PROBLEMS TO SOLVE
1. In the memory system description, what can the input device 4200 be implemented as?
2. Continue the memory system description from its final sentence onward.

DOCUMENT SEGMENT
* * * *

In accordance with an embodiment, the memory controller 1200, which is capable of controlling the operation of the memory device 1100, may be implemented as part of the processor 3100 or as a chip separate from the processor 3100.

FIG. 11 is a diagram illustrating an embodiment of a memory system including the memory device of FIG. 2.

Referring to FIG. 11, a memory system 40000 may be implemented as a personal computer (PC), a tablet PC, a net-book, an e-reader, a personal digital assistant (PDA), a portable multimedia player (PMP), an MP3 player, or an MP4 player.

The memory system 40000 may include a memory device 1100 and a memory controller 1200 capable of controlling the data processing operation of the memory device 1100.

A processor 4100 may output data stored in the memory device 1100 via a display 4300 according to data input from an input device 4200. For example, the input device 4200 may be implemented as a point device such as a touch pad, a computer mouse, a keypad, or a keyboard.

The processor 4100 may control the overall operation of the memory system 40000 and control the operation of the memory controller 1200. In an embodiment, the memory controller 1200, which is capable of controlling the operation of the memory device 1100, may be implemented as a part of the processor 4100 or as a chip separate from the processor 4100.

FIG. 12 is a diagram illustrating an embodiment of a memory system including the memory device of FIG. 2.

Referring to FIG. 12, a memory system 50000 may be implemented as an image processing device, for example, a digital camera, a cellular phone provided with a digital camera, a smartphone provided with a digital camera, or a tablet PC provided with a digital camera.

The memory system 50000 may include a memory device 1100 and a memory controller 1200 which may control a data processing operation of the memory device 1100, that is, a program operation, an erase operation, or a read operation.

An image sensor 5200 of the memory system 50000 may convert an optical image into digital signals, and the converted digital signals may be transmitted to a processor 5100 or the memory controller 1200. Under the control of the processor 5100, the converted digital signals may be output via a display 5300 or stored in the memory device 1100 through the memory controller 1200. Further, the data stored in the memory device 1100 may be output via the display 5300 under the control of the processor 5100 or the memory controller 1200.

* * * *

Saved entries:
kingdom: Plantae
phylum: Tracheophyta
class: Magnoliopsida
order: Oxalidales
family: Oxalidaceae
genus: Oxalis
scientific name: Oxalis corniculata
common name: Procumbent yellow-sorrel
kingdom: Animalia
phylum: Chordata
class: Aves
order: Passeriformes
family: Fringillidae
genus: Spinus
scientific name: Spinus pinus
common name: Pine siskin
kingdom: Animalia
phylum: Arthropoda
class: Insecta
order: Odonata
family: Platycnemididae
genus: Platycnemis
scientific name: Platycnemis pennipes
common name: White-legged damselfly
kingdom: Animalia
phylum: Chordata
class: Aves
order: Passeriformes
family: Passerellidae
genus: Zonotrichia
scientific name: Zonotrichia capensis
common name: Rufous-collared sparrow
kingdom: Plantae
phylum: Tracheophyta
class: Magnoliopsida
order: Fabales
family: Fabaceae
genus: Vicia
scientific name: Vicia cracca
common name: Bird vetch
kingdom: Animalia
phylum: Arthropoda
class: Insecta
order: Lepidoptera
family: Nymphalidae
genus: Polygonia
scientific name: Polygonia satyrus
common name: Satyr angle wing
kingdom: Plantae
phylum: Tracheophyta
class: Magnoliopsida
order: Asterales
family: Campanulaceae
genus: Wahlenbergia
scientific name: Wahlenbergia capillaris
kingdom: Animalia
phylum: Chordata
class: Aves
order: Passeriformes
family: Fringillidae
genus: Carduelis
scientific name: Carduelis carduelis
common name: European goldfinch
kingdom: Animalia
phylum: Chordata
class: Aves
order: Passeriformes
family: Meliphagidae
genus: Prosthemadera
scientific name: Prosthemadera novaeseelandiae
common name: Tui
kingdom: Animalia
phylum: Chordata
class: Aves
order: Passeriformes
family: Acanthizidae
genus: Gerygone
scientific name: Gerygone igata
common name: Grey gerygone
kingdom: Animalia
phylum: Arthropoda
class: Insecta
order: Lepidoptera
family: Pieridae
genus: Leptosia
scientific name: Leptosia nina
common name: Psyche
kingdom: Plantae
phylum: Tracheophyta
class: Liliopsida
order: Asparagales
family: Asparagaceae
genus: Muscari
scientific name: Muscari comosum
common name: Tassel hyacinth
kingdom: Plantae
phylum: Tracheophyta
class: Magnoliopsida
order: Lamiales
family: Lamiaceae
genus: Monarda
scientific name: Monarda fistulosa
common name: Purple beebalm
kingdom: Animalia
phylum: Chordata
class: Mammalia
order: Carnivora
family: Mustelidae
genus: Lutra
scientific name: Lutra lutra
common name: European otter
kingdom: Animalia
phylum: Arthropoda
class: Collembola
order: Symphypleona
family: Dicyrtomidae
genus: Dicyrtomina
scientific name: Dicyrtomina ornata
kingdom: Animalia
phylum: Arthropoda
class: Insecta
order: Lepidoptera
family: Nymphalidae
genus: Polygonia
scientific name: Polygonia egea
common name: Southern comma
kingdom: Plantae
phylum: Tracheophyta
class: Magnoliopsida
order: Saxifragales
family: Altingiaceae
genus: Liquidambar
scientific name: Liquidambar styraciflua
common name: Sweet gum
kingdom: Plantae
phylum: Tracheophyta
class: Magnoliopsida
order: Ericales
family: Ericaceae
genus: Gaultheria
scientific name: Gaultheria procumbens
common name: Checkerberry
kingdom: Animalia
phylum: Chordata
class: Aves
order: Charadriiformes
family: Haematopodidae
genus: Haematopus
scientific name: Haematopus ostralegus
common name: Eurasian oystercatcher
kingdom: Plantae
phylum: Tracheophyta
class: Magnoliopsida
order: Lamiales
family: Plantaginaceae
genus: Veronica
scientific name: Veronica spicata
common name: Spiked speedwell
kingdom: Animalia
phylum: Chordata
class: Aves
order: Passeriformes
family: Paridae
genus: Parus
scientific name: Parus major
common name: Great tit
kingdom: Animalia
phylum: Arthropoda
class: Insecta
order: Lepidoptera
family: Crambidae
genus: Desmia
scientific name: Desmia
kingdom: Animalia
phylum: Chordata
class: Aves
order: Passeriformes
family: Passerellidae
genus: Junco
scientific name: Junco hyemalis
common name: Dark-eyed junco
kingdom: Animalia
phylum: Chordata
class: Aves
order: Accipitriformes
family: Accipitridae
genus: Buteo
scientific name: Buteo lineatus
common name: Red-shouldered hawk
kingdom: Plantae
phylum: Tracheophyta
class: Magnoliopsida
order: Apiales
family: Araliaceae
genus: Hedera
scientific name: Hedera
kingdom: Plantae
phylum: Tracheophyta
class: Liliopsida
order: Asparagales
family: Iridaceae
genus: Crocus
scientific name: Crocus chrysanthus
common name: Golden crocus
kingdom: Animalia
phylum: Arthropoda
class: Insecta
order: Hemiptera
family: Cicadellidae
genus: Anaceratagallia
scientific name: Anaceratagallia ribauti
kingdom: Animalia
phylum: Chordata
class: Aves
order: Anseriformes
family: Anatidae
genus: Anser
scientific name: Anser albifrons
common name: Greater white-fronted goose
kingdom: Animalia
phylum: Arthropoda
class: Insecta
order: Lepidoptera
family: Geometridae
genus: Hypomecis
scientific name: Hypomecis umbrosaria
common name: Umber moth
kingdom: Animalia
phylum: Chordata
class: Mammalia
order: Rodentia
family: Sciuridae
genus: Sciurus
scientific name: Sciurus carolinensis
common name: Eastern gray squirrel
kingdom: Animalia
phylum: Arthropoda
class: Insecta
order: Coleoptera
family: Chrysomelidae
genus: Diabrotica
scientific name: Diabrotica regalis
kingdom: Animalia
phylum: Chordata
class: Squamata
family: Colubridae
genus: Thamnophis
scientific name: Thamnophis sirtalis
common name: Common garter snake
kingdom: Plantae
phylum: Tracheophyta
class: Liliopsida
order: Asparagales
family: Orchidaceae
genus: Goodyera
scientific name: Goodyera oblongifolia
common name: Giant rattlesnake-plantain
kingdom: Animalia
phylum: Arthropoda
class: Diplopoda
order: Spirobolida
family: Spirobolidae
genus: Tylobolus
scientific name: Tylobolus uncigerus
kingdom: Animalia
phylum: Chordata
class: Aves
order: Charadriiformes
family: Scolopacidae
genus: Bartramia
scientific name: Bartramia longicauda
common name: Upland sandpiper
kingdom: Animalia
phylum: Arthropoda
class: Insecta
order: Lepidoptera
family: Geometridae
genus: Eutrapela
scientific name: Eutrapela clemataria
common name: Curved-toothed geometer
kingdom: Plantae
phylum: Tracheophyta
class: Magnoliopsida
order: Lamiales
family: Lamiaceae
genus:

* * * *

EXPECTED RESPONSES
1. A point device such as a touch pad, a computer mouse, a keypad, or a keyboard.

2.
In accordance with an embodiment, the memory controller 1200, which is capable of controlling the operation of the memory device 1100, may be implemented as a part of the processor 5100 or as a chip separate from the processor 5100.

FIG. 13 is a diagram illustrating an embodiment of a memory system including the memory device of FIG. 2.

Referring to FIG. 13, a memory system 70000 may be implemented as a memory card or a smart card. The memory system 70000 may include a memory device 1100, a memory controller 1200, and a card interface 7100.

The memory controller 1200 may control the data exchange between the memory device 1100 and the card interface 7100. In an embodiment, the card interface 7100 may be, but is not limited to, a secure digital (SD) card interface or a multimedia card (MMC) interface.

The card interface 7100 may interface data exchanged between a host 60000 and the memory controller 1200 according to a protocol of the host 60000. In accordance with an embodiment, the card interface 7100 may support a universal serial bus (USB) protocol and an interchip (IC)-USB protocol. Here, the card interface may refer to hardware capable of supporting a protocol which is used by the host 60000, software installed in the hardware, or a signal transmission method.

When the memory system 70000 is coupled to a host interface 6200 of the host 60000, such as a PC, a tablet PC, a digital camera, a digital audio player, a cellular phone, console video game hardware, or a digital set-top box, the host interface 6200 may perform data communication with the memory device 1100 through the card interface 7100 and the memory controller 1200 under the control of a microprocessor 6100.

According to the present disclosure, the threshold voltage distributions of memory cells during an erase operation of a memory device may be improved.